Monday, October 16, 2006

 
My little brother is officially white trash. He's trying to grow a ratty little goatee, thus making him the first male in my immediate family to attempt such a feat. He reminds me of a high school sophomore with one of those bad teenage mustaches, only this once covers a bit more real estate.

Goatees, in and of themselves, border on white trash, unless you're one of only a handful of men who can pull them off. Guys with really dark hair can do it. Really hard-core guys, regardless of hair color, are entitled to grow them. And any non-white male has the right, since they don't have to worry about being white trash because they're not white.

My brother somehow avoided the red hair curse that afflicts my sister, older brother, and me, but he still doesn't have a goatee-worthy hair color.

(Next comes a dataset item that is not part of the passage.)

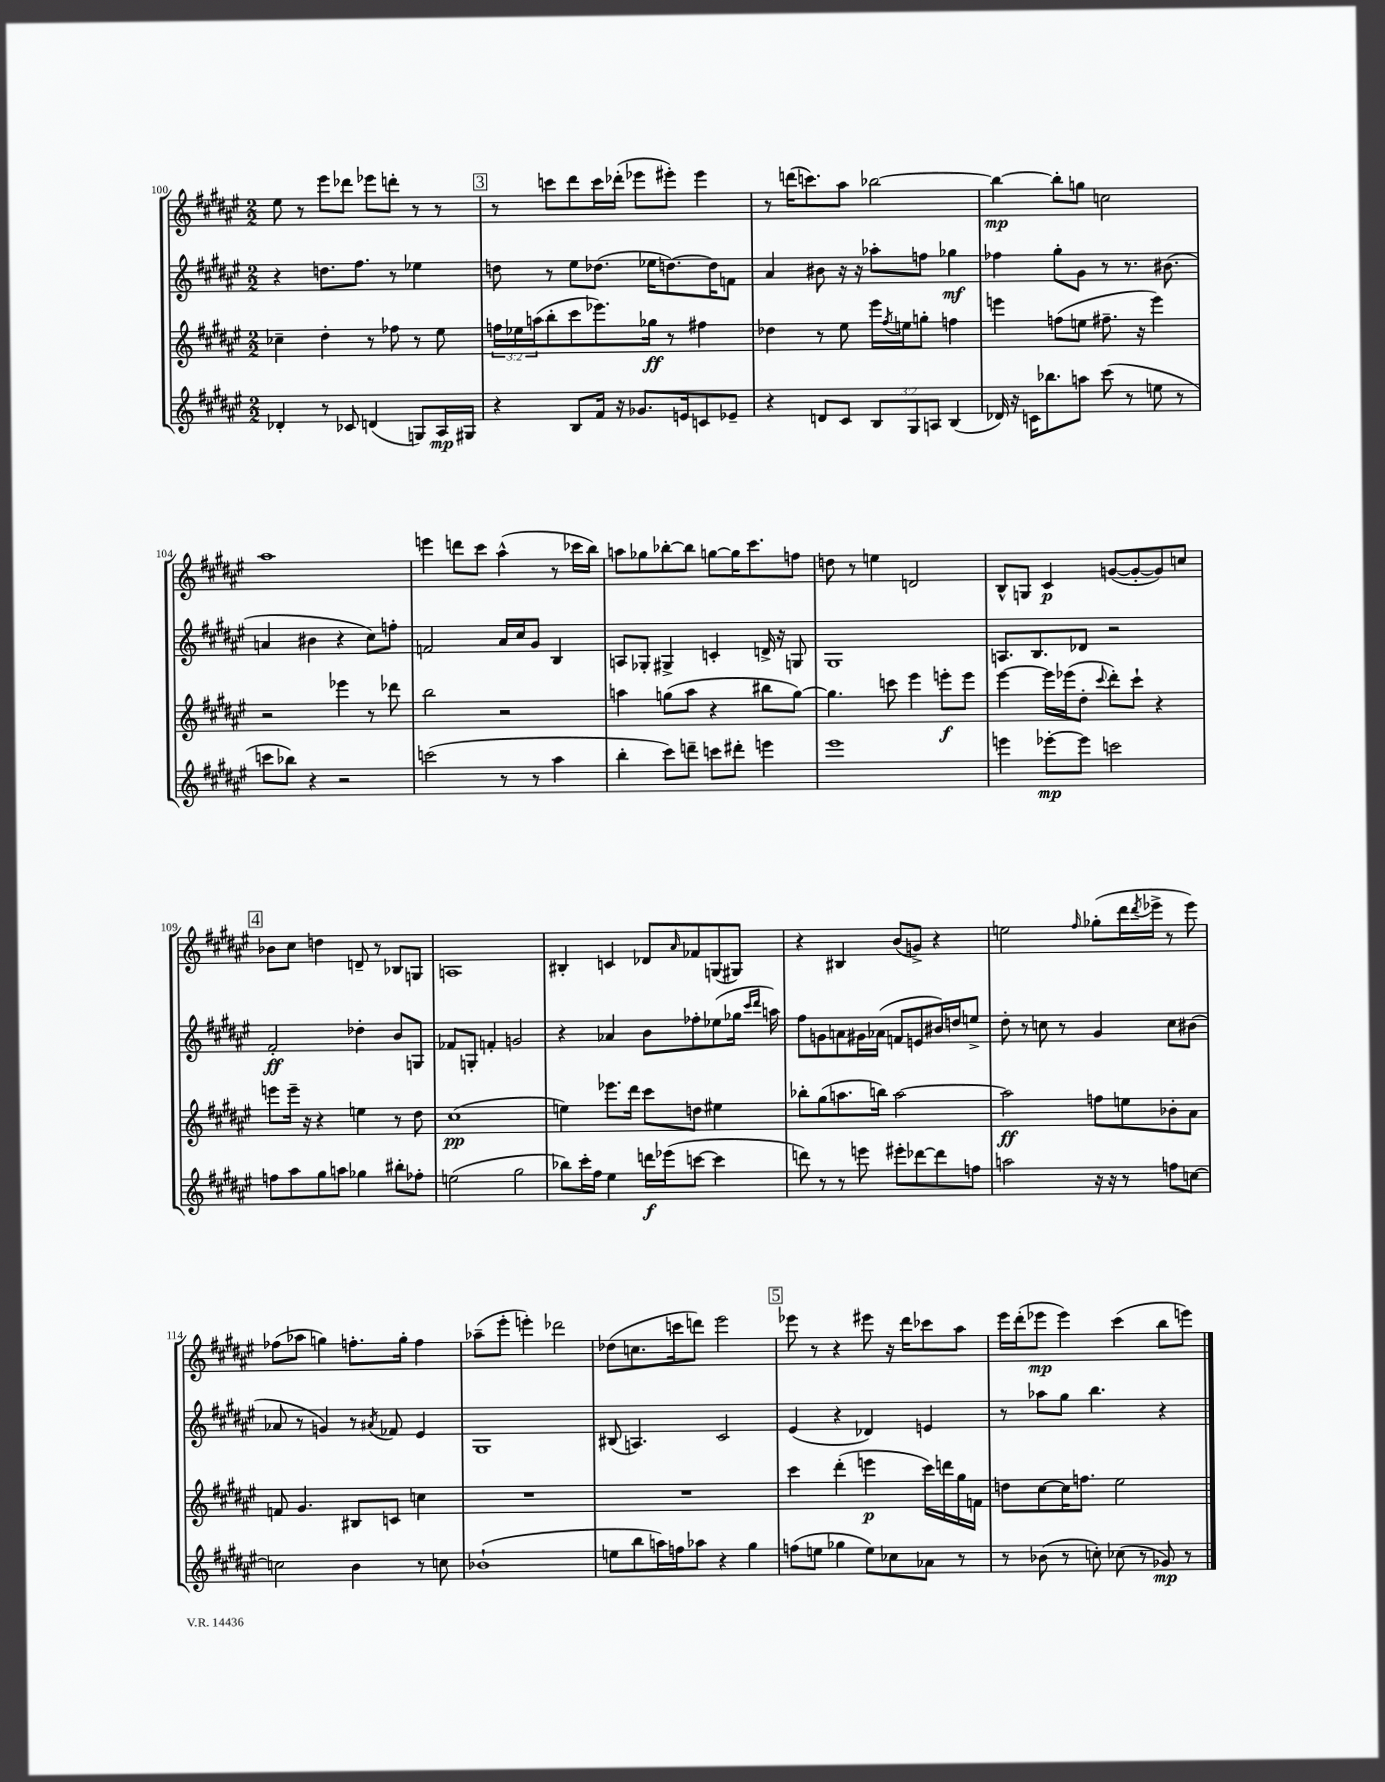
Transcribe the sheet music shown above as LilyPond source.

I'd call his hair dirty blonde, and his facial hair is an unnatural gold color, like the color of those Sacagawea golden dollars that no one uses. It looks like he was huffing gold spray paint from a paper cone behind the hardware store downtown and all that's left is the golden residue. He looks like he's trying to be cool, which, I guess, he is. And that's even more annoying than the stubby little yellow hairs.

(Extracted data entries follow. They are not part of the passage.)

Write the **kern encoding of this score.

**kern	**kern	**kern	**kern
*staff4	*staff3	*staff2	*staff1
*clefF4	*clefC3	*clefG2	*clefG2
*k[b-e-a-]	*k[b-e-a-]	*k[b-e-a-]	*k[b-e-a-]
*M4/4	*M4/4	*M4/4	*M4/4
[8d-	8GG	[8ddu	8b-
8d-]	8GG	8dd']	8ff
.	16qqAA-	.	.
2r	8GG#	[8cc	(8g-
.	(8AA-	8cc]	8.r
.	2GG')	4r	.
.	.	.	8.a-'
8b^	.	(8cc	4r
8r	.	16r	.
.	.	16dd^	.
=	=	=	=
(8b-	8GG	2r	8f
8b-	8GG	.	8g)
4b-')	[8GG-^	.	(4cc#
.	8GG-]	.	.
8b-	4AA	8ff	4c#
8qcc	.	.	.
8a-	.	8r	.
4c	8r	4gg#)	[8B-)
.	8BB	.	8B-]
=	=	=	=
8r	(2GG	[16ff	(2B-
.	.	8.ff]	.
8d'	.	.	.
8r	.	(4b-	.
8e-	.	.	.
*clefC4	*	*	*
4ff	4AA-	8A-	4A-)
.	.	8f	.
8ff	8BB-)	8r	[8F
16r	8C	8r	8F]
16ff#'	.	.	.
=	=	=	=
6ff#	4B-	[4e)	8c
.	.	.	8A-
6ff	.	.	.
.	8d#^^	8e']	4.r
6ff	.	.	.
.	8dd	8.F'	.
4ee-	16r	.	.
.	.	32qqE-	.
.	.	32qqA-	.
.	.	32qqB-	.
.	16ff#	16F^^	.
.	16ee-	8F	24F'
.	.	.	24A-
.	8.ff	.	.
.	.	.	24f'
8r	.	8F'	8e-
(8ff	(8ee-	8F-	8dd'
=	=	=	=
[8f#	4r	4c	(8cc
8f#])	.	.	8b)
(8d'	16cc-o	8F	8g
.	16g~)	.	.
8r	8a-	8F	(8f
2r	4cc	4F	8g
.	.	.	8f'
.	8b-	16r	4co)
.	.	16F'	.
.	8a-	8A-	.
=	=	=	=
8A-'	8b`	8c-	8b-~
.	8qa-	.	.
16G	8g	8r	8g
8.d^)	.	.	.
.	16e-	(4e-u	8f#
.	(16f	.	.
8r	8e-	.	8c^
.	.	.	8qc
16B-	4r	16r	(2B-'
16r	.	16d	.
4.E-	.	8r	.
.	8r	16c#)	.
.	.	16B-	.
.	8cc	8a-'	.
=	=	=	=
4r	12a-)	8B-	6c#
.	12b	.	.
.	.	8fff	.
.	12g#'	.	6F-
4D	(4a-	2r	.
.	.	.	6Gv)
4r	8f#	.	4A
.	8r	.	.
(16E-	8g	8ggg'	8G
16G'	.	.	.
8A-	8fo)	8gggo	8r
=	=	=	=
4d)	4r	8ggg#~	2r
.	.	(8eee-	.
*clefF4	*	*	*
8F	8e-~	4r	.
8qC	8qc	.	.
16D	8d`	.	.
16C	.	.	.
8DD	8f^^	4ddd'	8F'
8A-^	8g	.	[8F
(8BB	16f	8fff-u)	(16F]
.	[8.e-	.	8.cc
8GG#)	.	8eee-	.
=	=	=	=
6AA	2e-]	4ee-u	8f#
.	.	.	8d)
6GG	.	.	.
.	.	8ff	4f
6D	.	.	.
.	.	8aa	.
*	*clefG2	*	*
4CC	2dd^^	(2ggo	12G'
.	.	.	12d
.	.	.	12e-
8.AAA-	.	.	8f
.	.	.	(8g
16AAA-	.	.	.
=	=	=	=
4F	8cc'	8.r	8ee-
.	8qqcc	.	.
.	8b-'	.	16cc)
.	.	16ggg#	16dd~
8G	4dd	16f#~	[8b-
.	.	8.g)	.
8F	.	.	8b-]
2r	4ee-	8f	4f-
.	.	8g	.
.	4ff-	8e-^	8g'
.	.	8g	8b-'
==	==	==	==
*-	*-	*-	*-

My older brother and I both have enough social consciousness not to even attempt growing anything on our faces. We're not cruel, and forcing the rest of the world to stare at whatever reddish creations we'd happen to grow would be unethical. While I got the better end of it, with hair that can pass for brown in bad light, I still wouldn't consider it.

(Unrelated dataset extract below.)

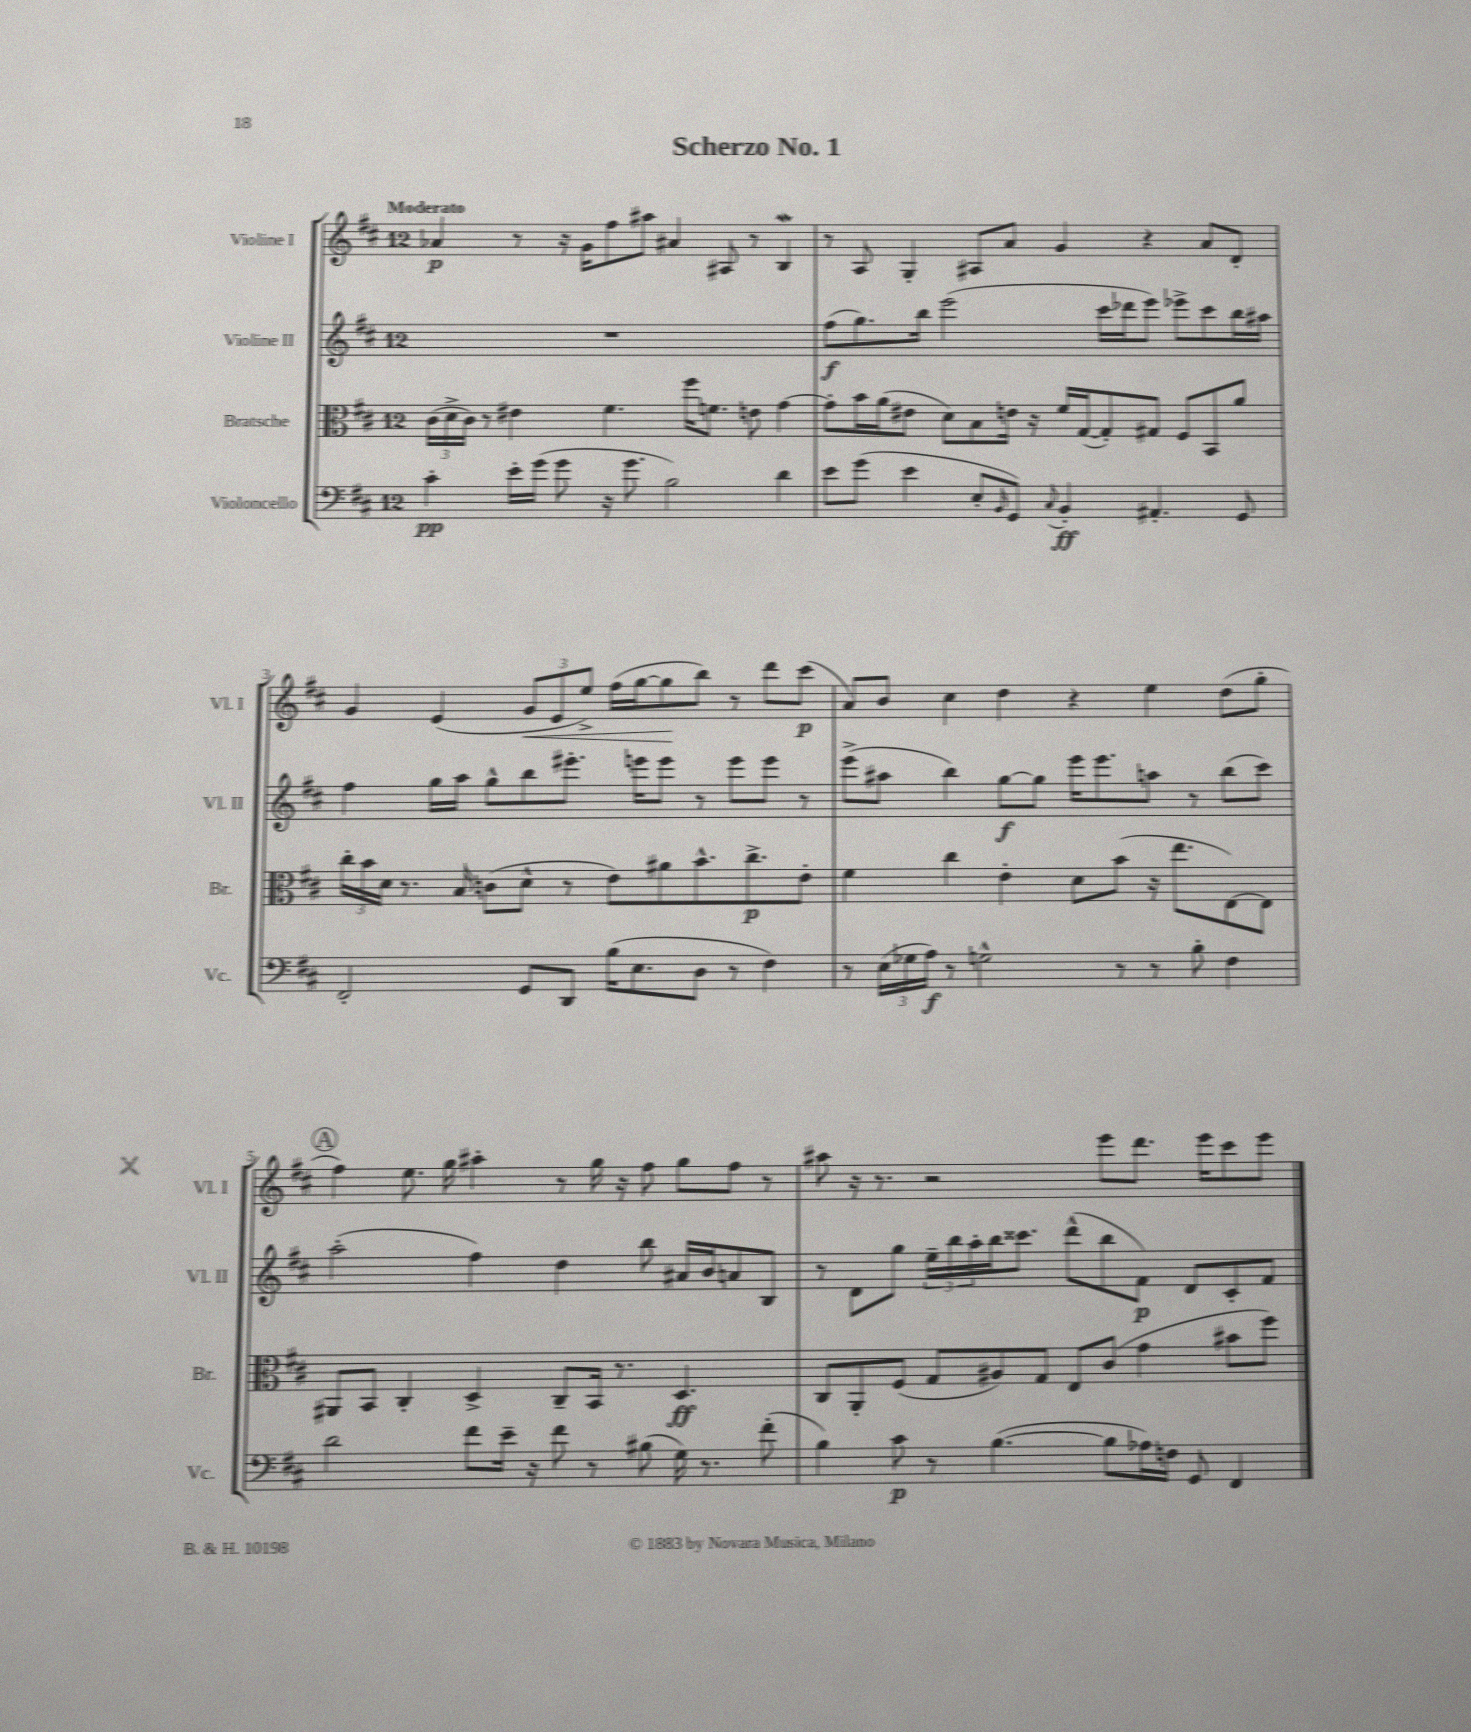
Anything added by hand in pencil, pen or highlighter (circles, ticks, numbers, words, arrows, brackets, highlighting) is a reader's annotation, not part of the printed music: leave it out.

There are only two types of redheads who can pull off having facial hair: vikings, and pirates. In their heyday, Vikings could get away with pretty much anything, pillaging Northern Europe almost as a form of amusement. Since Gillette had yet to invent the Mach 3 razor, I'm sure shaving wasn't a big priority, so they're forgiven. And pirates...can't you just imagine a Captain Redbeard? He'd have a single-shot pistol in his belt, a puffy black hat, and a green parrot on one shoulder, along with a long red beard, braided, of course. Arrr matey! A guy like that could pull it off. Since vikings and pirates are both extinct, no redhead on the planet is entitled to grow facial hair. Sorry guys. You were cursed at birth, and this is part of it. Same goes for you blonde guys. We don't want to see it.

My mom told me not to say anything to my brother about the little rat that's been growing in our home for the past week. I'm sure he'll be too lazy to maintain it and it will disappear soon enough. But until then, since I'm already white trash by association, I might as well enjoy it. I'm heading down to the gas station in my tank-top and mullet to get some potato logs, a sixer of Natural Light, and a pack of smokes. Then I'll relax on a beat-up sofa on the front porch, blasting a cassette tape of Def Leppard and dreaming of fat chicks who are too trashy to know that big bangs and hot-pink tube tops died back in the Reagan administration.